- [Exercise]: Extract only the lines from the start of the entries below to the line with "python main.py RealReads.fq", inclusive; omit every picture.

- [Source data]:
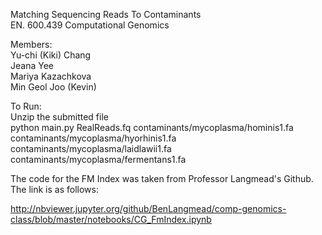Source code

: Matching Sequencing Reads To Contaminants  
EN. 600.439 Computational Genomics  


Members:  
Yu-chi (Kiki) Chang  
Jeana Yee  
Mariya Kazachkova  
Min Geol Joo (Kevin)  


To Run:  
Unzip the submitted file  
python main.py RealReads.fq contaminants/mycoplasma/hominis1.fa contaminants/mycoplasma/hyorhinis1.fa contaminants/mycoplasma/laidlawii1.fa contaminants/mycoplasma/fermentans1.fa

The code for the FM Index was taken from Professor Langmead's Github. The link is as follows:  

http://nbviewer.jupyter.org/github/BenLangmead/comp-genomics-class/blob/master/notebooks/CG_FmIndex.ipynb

- [Solution below]:
Source code

: Matching Sequencing Reads To Contaminants  
EN. 600.439 Computational Genomics  


Members:  
Yu-chi (Kiki) Chang  
Jeana Yee  
Mariya Kazachkova  
Min Geol Joo (Kevin)  


To Run:  
Unzip the submitted file  
python main.py RealReads.fq contaminants/mycoplasma/hominis1.fa contaminants/mycoplasma/hyorhinis1.fa contaminants/mycoplasma/laidlawii1.fa contaminants/mycoplasma/fermentans1.fa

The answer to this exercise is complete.